Mollaei was excited to land in Israel for this opportunity and spoke about taking part in the Tel Aviv Grand Slam.
“I am thrilled to have come for the tournament. I want to thank everyone and the organizers of the event. Everything in Israel has been great so far and I want to thank all of the Israelis and my friends.
“Ten years ago, even four, if someone would have asked me about the chance to compete in Israel, everyone would have known the answer. Of course I would have said that this is impossible. When I landed at Ben-Gurion Airport I said to my coach, ‘we are in Israel. It’s not a dream.’”
Ponti also talked about the chance to welcome the 29-year-old former Iranian judoka.
“When I see Saied Mollaei and his coach, I am just so excited,” said Ponti. “This is something that hasn’t happened to me in such a long time. It’s a feeling like no other and something that is historic that Mollaei, such a brave and terrific person, is here. Everyone loves him as does the State of Israel as he is a true hero and a real competitor.
“He’s a world champion that the entire world knows and there are just no words as we make history between Saied from Iran and me from Israel. This is the true sense of bringing people together and hopefully there will be peace between the two nations.”
However, Ponti’s sentiments weren’t shared by the head of the Iranian Judo Association, Arash Miresmaeili, who had some choice words for Mollaei.
“This isn’t something to be proud of, but a disgrace that will follow Saied Mollaei for the rest of his life. I want to apologize to the Iranian nation for what he has done and I am ashamed that this foolish athlete looks at his own interests, travelled to Tel Aviv and is in fact proud of that.
“Saied, you have turned your back on your homeland for some dollars or medals. This is a huge embarrassment that you are competing under the Mongolian flag while 90,000 Iranian judokas have been suspended to compete in all competitions. Mollaei turned this into a political story as we in Iran aren’t trying to do such a thing. Media who are anti-Iran are covering his trip in great detail as he has sold out his homeland solely for his own personal interests.”
Interestingly, Muki and Mollaei – who both compete at -81kg – can face one another in the final after the draw was made setting up what could be a classic duel.
With the added media presence focusing on the Tel Aviv Grand Slam, Minister of Culture and Sports Chili Tropper as well as the honorary president of the event, Sylvan Adams, came out in full force about the importance of the competition being held in Israel despite the pale of the coronavirus and with a small number of positive tests.
“For the first time, a Grand Slam Judo Competition has come to Israel,” began Tropper. “It is a great privilege for the country and it is exciting that we were chosen to host the tournament, especially during this period.

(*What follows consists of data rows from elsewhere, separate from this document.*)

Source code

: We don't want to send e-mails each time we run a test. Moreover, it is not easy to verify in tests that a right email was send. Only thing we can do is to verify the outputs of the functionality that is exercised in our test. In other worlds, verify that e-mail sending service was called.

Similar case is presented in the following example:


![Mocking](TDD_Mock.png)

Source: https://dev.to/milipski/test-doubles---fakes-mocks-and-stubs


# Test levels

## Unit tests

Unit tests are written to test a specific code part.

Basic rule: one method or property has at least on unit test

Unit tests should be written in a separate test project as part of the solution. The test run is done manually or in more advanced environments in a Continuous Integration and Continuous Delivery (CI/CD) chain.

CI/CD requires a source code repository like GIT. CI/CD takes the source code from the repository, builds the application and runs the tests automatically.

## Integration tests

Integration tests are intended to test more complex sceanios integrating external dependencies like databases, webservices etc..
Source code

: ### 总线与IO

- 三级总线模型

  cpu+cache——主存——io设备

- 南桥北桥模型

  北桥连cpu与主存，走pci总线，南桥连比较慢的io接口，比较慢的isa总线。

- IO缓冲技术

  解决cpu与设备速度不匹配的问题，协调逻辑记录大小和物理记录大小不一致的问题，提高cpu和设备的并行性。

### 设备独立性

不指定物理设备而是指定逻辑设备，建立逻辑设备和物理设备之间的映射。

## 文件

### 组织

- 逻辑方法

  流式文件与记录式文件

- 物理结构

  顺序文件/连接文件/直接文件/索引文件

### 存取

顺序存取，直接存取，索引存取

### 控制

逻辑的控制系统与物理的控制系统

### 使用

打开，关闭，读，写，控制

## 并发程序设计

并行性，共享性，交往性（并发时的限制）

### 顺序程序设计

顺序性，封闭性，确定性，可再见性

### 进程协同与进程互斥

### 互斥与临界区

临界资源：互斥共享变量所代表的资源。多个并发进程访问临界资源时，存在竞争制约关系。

I’m glad that despite all the challenges, we were able to allow the tournament to take place, while maintaining the health of all participants.”
Adams, who has always looked to improve Israel’s position in the world through international cultural, sporting and innovative events such as the Giro d’Italia and the Argentina/Uruguay exhibition soccer game said: “For the first time at its new prestigious level, the Israelis have already proven themselves winners and I hope our judokas will draw more strength from the home field in the upcoming competition.
“I thank the World Judo Association for expressing confidence in Israel as a world leader in the vaccine revolution and for its ability to raise the infrastructure of international sporting events at the highest level. I sincerely hope that hosting the competition will be another significant step back to a normal life in Israel and around the world.”
Tobias Siegal contributed to this report.